Bad UX in financial products isn't just a design problem — it's a revenue problem, a customer service problem, and increasingly, a regulatory

In most industries, poor user experience results in frustration and churn. In financial services, the stakes are significantly higher.
Across my work with An Post Money, AA Ireland, FBD Insurance, and KBC, I've seen the downstream costs of poor UX play out in very specific, measurable ways. Here's what that actually looks like.
Every unnecessary point of friction in a digital financial journey has a call centre cost attached to it. When a customer can't complete an insurance renewal online because the journey is confusing, they call. When they can't figure out how to link their accounts in a banking app, they call. When the password reset flow doesn't work on their phone, they call.
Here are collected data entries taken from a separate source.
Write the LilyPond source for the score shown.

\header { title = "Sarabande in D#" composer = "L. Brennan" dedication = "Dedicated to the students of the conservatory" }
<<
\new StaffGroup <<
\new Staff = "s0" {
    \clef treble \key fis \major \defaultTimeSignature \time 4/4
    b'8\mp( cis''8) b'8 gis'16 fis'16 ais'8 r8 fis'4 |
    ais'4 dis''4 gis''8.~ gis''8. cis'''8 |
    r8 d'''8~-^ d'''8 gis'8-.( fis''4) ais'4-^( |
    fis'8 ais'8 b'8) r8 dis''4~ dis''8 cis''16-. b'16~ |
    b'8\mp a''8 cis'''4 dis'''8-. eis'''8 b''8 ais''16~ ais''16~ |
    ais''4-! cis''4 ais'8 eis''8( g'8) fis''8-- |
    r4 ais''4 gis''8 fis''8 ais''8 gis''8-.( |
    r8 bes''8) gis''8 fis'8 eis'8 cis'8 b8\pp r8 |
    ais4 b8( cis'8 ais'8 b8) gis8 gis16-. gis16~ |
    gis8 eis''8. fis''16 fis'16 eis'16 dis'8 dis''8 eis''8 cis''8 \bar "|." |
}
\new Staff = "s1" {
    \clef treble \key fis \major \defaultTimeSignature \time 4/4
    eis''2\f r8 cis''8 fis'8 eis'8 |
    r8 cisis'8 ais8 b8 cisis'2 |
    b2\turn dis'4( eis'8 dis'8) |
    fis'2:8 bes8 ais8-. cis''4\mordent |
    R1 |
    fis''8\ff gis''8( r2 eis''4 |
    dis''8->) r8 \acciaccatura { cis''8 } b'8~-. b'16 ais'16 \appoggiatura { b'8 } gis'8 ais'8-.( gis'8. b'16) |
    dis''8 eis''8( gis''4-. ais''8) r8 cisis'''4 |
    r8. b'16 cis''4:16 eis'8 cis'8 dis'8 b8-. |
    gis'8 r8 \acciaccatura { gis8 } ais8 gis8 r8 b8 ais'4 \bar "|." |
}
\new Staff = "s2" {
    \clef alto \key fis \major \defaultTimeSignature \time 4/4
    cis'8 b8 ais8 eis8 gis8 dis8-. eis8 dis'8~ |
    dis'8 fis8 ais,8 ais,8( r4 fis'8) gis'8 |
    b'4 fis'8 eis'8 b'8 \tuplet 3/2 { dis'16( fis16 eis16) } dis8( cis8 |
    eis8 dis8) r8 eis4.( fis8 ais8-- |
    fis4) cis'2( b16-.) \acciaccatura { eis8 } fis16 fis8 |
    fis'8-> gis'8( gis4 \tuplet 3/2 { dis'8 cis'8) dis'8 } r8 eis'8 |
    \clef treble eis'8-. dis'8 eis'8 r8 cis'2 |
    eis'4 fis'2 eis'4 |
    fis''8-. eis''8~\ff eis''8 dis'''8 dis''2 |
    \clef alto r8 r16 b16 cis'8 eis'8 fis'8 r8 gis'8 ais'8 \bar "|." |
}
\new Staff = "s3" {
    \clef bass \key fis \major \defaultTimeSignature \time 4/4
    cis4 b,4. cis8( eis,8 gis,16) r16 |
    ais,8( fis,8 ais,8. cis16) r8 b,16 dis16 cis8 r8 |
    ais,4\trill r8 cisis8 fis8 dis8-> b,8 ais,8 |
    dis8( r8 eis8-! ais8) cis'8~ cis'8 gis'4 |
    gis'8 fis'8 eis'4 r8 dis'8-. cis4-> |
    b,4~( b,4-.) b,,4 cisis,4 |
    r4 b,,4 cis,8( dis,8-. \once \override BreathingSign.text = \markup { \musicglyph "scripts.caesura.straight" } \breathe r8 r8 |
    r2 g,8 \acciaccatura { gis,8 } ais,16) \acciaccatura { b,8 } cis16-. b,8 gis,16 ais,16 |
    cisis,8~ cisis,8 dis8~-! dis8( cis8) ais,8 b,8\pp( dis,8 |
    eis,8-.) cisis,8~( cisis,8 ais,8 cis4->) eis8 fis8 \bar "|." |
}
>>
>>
One of the clearest demonstrations of this in my own work was the FBD Insurance project. The redesigned digital journeys — built around how customers actually thought and behaved — contributed to a 165% increase in online revenue and a measurable reduction in call-centre demand. Those two outcomes were directly connected: customers who could self-serve confidently online didn't need to pick up the phone.
In insurance and banking, the worst place to lose a customer is mid-quote or mid-application. They've already invested time and, in many cases, provided personal and financial information. Losing them at that point is a compounded failure — you've paid for the acquisition, you've consumed the customer's goodwill, and you've created a negative impression of the brand.
The AA Ireland MyAA redesign was specifically focused on this problem. The existing membership flow was losing potential members at multiple points in a journey that was simply harder than it needed to be. The redesigned flow — validated with AI saliency testing and real user testing before a line of code was written — delivered a 35% increase in member conversion.
Financial services UX is increasingly a regulatory concern, not just a commercial one. Consumer Duty regulation in the UK and comparable frameworks in Ireland are beginning to hold financial firms accountable for product experiences that are unnecessarily complex, that obscure important information, or that create barriers to switching or cancellation.
This is a significant shift. For years, complexity in financial product UX was, perversely, sometimes a retention strategy. That era is ending.
Good UX in financial services is not a nice-to-have. It is a commercial and regulatory imperative.